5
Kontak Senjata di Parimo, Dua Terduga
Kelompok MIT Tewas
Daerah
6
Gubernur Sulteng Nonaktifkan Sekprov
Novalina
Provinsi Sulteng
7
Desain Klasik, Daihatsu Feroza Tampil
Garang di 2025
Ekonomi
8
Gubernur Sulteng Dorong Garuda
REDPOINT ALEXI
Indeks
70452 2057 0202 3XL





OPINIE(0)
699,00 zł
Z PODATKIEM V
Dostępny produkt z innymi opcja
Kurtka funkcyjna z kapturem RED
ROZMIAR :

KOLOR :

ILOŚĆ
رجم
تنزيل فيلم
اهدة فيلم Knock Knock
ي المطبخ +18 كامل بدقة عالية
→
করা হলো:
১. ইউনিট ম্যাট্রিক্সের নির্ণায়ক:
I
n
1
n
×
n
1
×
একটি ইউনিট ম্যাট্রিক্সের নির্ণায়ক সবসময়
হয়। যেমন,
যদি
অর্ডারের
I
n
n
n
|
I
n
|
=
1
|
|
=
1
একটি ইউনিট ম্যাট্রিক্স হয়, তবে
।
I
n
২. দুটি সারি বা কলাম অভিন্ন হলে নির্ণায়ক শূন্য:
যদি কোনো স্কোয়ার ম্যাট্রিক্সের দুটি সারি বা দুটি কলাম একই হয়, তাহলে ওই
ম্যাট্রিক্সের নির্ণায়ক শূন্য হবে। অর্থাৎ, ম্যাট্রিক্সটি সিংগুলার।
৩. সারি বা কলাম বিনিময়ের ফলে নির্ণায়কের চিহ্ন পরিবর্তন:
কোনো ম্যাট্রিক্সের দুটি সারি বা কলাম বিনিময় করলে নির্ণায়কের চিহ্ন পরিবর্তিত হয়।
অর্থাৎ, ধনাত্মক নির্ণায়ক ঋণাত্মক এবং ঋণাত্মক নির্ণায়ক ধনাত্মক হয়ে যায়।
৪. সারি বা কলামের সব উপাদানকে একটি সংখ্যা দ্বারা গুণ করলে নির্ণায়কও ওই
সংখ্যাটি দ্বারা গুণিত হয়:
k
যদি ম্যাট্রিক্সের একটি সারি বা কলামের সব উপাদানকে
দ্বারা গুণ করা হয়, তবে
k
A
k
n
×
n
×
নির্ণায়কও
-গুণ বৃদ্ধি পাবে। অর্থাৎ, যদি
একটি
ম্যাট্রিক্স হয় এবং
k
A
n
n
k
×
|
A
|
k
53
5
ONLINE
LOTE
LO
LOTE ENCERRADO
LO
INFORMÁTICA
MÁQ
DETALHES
---
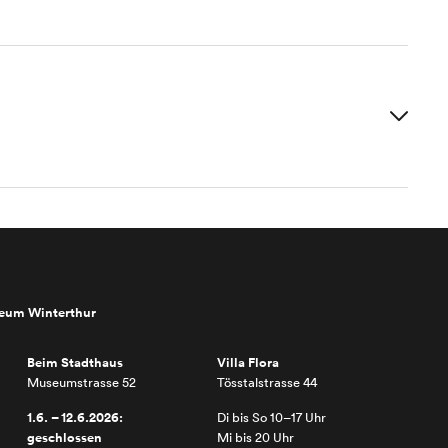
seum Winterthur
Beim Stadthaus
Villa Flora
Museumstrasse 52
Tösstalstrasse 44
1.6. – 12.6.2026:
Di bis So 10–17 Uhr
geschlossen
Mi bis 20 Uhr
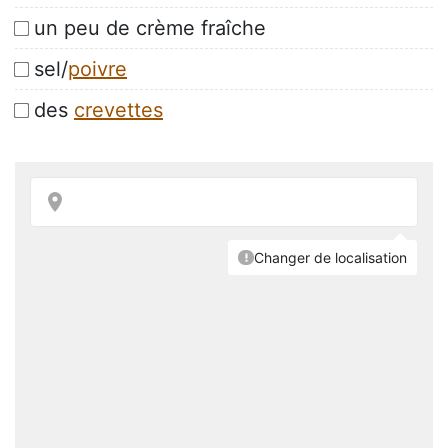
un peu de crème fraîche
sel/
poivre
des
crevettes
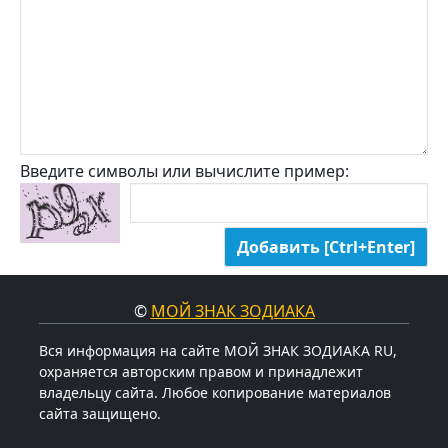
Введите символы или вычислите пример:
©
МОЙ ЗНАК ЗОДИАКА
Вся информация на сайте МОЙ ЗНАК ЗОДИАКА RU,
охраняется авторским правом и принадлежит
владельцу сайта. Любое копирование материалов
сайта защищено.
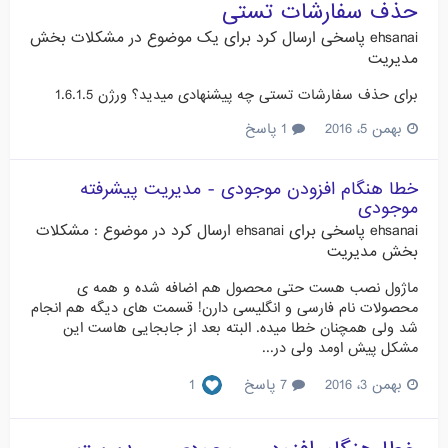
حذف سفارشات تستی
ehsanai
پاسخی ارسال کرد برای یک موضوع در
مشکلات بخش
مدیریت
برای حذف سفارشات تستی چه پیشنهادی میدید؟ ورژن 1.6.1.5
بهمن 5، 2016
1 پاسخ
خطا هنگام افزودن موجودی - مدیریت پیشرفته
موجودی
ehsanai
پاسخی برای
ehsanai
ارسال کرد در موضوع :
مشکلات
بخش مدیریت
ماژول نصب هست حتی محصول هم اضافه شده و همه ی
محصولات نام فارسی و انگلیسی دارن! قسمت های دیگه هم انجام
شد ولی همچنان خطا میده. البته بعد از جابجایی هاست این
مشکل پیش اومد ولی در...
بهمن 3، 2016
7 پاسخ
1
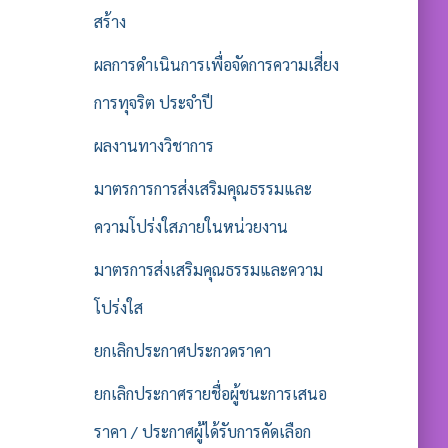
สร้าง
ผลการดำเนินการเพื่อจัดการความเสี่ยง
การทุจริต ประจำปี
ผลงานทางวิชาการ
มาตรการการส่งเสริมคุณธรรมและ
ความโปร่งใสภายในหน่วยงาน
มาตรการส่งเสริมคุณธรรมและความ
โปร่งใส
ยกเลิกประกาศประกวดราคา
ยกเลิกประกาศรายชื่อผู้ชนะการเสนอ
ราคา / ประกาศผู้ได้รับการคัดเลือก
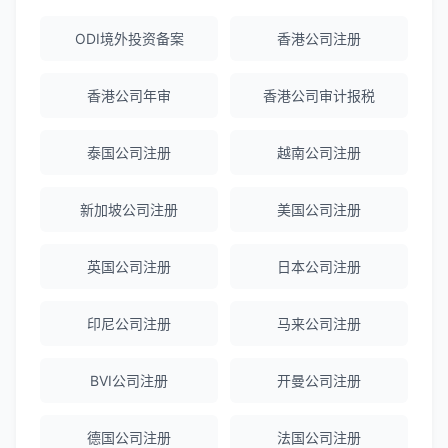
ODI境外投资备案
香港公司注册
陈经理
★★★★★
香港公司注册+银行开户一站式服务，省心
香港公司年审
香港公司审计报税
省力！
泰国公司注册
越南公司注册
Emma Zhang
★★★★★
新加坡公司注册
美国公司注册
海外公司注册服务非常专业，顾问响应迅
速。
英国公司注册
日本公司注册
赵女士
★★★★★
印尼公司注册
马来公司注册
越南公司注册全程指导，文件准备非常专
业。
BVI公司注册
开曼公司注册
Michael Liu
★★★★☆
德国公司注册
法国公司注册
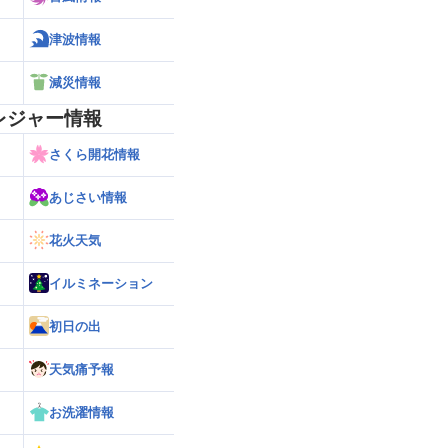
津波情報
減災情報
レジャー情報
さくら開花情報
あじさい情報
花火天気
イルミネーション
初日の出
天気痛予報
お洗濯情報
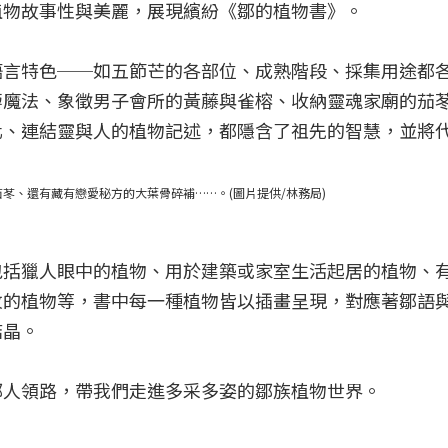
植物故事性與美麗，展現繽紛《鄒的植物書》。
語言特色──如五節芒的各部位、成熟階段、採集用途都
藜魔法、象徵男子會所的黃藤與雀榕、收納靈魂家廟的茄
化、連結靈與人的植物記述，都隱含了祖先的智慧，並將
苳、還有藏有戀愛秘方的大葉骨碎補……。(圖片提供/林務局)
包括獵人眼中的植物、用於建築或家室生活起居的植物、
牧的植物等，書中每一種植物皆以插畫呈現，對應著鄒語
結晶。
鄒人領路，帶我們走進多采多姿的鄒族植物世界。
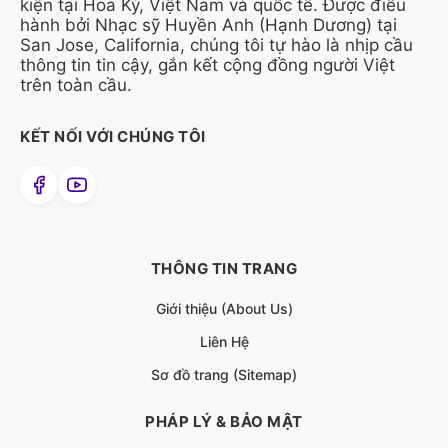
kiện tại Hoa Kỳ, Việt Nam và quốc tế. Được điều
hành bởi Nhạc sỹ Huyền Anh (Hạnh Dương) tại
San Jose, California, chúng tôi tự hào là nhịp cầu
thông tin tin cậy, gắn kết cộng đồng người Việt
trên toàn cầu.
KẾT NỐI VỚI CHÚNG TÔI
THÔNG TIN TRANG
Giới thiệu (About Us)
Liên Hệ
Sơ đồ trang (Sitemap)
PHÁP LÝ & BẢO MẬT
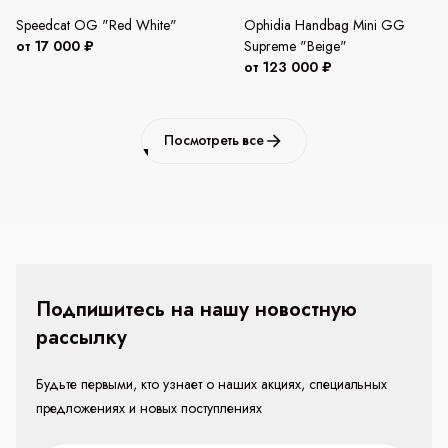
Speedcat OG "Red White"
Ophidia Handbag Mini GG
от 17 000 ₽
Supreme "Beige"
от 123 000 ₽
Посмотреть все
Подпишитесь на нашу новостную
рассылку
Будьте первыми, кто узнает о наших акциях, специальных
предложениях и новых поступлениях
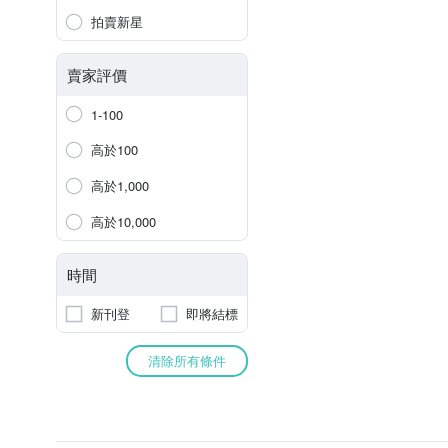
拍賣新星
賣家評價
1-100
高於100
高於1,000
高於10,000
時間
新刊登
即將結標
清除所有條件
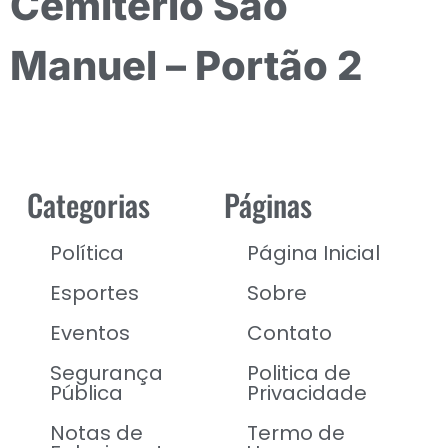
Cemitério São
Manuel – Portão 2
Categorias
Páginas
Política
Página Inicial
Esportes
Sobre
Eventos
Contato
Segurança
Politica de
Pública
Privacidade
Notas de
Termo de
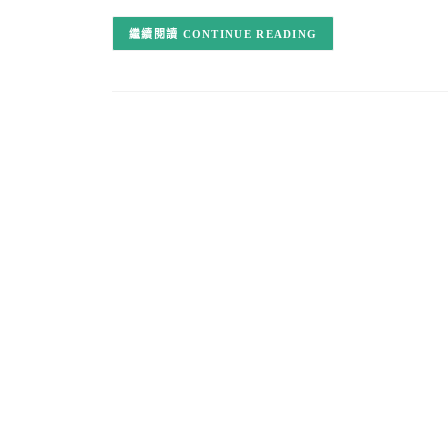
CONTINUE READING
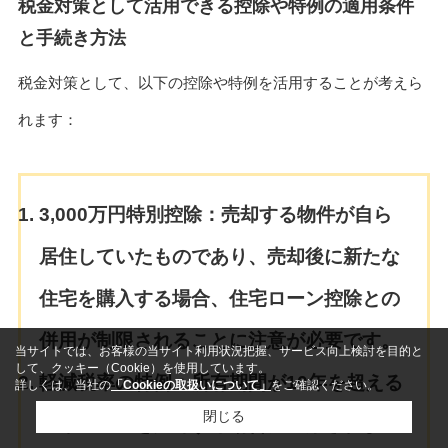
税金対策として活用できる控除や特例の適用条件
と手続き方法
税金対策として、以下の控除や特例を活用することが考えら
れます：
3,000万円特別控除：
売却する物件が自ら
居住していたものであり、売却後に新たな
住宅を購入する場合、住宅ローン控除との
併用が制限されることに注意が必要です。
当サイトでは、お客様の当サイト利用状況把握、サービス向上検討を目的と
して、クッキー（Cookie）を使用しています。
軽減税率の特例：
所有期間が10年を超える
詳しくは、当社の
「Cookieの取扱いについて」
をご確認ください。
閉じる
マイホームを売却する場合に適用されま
---
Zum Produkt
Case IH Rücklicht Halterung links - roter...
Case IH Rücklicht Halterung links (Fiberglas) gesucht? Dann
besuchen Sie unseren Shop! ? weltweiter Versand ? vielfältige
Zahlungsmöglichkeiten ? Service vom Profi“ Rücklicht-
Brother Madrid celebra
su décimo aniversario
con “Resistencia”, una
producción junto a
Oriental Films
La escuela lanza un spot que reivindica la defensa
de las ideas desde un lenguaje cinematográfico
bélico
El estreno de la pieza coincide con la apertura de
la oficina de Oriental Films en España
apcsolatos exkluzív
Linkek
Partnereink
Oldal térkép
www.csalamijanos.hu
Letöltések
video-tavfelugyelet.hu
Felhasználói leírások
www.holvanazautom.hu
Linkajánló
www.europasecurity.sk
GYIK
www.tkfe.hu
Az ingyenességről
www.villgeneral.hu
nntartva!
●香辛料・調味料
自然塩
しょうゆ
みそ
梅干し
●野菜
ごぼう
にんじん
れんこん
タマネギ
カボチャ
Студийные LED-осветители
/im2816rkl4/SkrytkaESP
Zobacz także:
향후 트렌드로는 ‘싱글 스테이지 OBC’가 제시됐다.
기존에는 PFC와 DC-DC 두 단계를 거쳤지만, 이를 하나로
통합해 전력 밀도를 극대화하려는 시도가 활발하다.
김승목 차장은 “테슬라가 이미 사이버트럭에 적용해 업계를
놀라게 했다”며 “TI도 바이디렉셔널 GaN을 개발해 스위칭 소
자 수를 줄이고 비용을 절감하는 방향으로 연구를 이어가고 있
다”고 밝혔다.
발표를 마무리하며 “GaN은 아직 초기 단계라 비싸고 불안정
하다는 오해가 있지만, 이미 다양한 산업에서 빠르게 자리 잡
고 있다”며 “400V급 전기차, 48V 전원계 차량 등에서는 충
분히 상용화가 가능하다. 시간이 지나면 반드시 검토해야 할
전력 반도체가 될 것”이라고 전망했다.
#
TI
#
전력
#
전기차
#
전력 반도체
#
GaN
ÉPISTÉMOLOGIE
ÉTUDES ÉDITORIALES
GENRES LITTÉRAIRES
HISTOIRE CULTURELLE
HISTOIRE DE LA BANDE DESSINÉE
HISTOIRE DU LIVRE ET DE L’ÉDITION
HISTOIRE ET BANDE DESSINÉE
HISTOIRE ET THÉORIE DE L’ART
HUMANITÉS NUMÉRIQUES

■ **TASK TO COMPLETE**: Find the lines that mention "تستی" in the entries and show them.

■ **ANSWER SPACE**:
حذف سفارشات تستی
برای حذف سفارشات تستی چه پیشنهادی میدید؟ ورژن 1.6.1.5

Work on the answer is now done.